• _TASK INSTRUCTIONS_:
1. Answer these questions using the Richard King article:
(a) In what year did King earn his master's in Music Sound Recording?
(b) Who spoke with King at the Audio Engineering Society presentation?
(c) Which film soundtrack earned King a Grammy?
2. Based on the Richard King article, is each statement true? Answer yes or no, and quote the words that decide it.
(a) King played guitar in punk bands when he was growing up.
(b) When King graduated, Sony Classical had its head offices in New York.
(c) King's visit to McGill took place on November 28.
3. Write the next part of the Richard King article, picking up after its last sentence.

• _TEXT SECTION_:
On November 28, a McGill graduate returned to the Strathcona Music Building, bearing words of wisdom, three Grammy awards, and a Surround Sound recording of a jazz-noir album rooted in Hollywood's seamy underworld.

Photo Sound engineer Richard King
PHOTO: Owen Egan

The occasion of Richard King's visit to his alma mater was a special presentation of the Audio Engineering Society of McGill University, in which he and Kimio Hamasaki (of the NHK Science & Technical Research Laboratories in Tokyo), spoke about their recording careers.

Richard King graduated with an master's in Music Sound Recording in 1991, then he began working for Sony Classics in New York City. "The programme at McGill covers both training for pop and classical," says the senior recording engineer, who grew up playing percussion in youth orchestras and guitar in punk bands.

"At the time I graduated," he continues, "Sony Classical had its head offices in Europe, so they were looking for a European-style engineer -- what the Germans call a tonmeister, someone who can read music and follow the score but also knows the technical side," which is the style McGill emulates.

King now travels the world, recording orchestras, large jazz ensembles and film scores in the world's top studios and concert halls. (Not surprisingly, he is "very excited" about the proposed Centre for Interdisciplinary Research in Music Media & Technology facilities in McGill's new Music Building, which he thinks could rival London's famed Abbey Road and AIR Lyndhurst studios.) He's won Grammys for his work on Joshua Bell's West Side Story Suite, Appalachian Journey (a collaboration between Yo-Yo Ma, Edgar Meyer, and Mark O'Connor), and the soundtrack for Crouching Tiger, Hidden Dragon.

• _Keypoint text descriptions_:
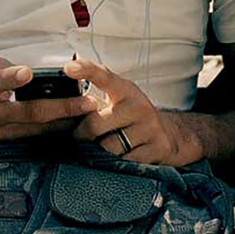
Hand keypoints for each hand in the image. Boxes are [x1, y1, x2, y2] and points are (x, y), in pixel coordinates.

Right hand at [0, 57, 92, 143]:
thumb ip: (7, 68)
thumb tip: (34, 74)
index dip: (10, 77)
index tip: (27, 73)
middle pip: (28, 112)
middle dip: (61, 106)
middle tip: (86, 101)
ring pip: (36, 131)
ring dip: (64, 123)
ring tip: (86, 114)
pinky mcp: (6, 149)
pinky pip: (34, 141)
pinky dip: (54, 133)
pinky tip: (73, 127)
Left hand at [67, 58, 203, 167]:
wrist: (172, 136)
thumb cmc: (133, 118)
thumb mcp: (118, 101)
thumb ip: (93, 101)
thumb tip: (62, 111)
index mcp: (124, 90)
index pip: (103, 76)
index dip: (86, 70)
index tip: (69, 68)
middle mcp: (137, 105)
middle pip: (95, 125)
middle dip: (82, 136)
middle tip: (81, 139)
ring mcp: (149, 127)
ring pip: (109, 147)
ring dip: (100, 153)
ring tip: (103, 149)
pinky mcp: (157, 148)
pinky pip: (125, 162)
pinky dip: (117, 165)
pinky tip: (120, 159)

• _WRITTEN ANSWERS_:
1.
(a) 1991
(b) Kimio Hamasaki
(c) Crouching Tiger, Hidden Dragon

2.
(a) Yes: "grew up playing percussion in youth orchestras and guitar in punk bands"
(b) No: "Sony Classical had its head offices in Europe"
(c) Yes: "On November 28, a McGill graduate returned to the Strathcona Music Building"

3.
King typically works with 80 to 100 players per session, and thrives on the rush of such a large-scale production.

"The best part of my job is the thrill of orchestral recording," he said. "Although I really like pop music, I don't regret that I'm not working in that field all the time. I think it might get boring listening to the same three-minute pop song over and over. But having a hundred people on stage when the clock is running so there's no time to sit around -- you're on the edge of your chair and it's very exciting."

King's lecture, "Stereo and Surround Microphone Techniques for Acoustic Music Recording," addressed two hot topics in the recording world: Super Audio Compact Discs (SACDs) and Surround Sound. SACDs use Direct Stream Digital (DSD) recording technology which, in layperson's terms, makes the discs sound a whole lot better than traditional CDs. SACDs can hold much more information, including complicated stuff like Surround Sound, those fancy recordings which use five strategically placed speakers to fill a room with complex layers of sound.

The catch, however, is that the music industry is slow to embrace Surround Sound recording, partly due to economics. An orchestral recording session with only one producer can cost $5 per second, so it's folly to expect a record company to pony up funds for one producer to create a traditional stereo recording, and another to work in Surround Sound.

King spoke about the challenges of simultaneously engineering two recordings during the same session and ways to create a Surround Sound recording out of a traditional stereo session. Through clever microphone and musician positioning, an engineeer can build the future of sound on the cheap (then hope that someone will have to foresight to release both to the public). He played a pre-release copy of the Surround recording of Bob Belden's Black Dahlia, a moody jazz album inspired by an unsolved murder in 1947 Los Angeles. The stereo version of the album came out to much acclaim last year; its Surround equivalent is only now seeing a commercial release.

After his lecture, King made a shocking confession. When he's away from the studio, the man who is celebrated for his work with the likes of Andre Previn and Isaac Stern listens to music "not so much in the classical vein."

"I listen to a lot of harder stuff," he admits, "like Fuel, Incubus, Linkin Park. It's an interest that goes back to my youth."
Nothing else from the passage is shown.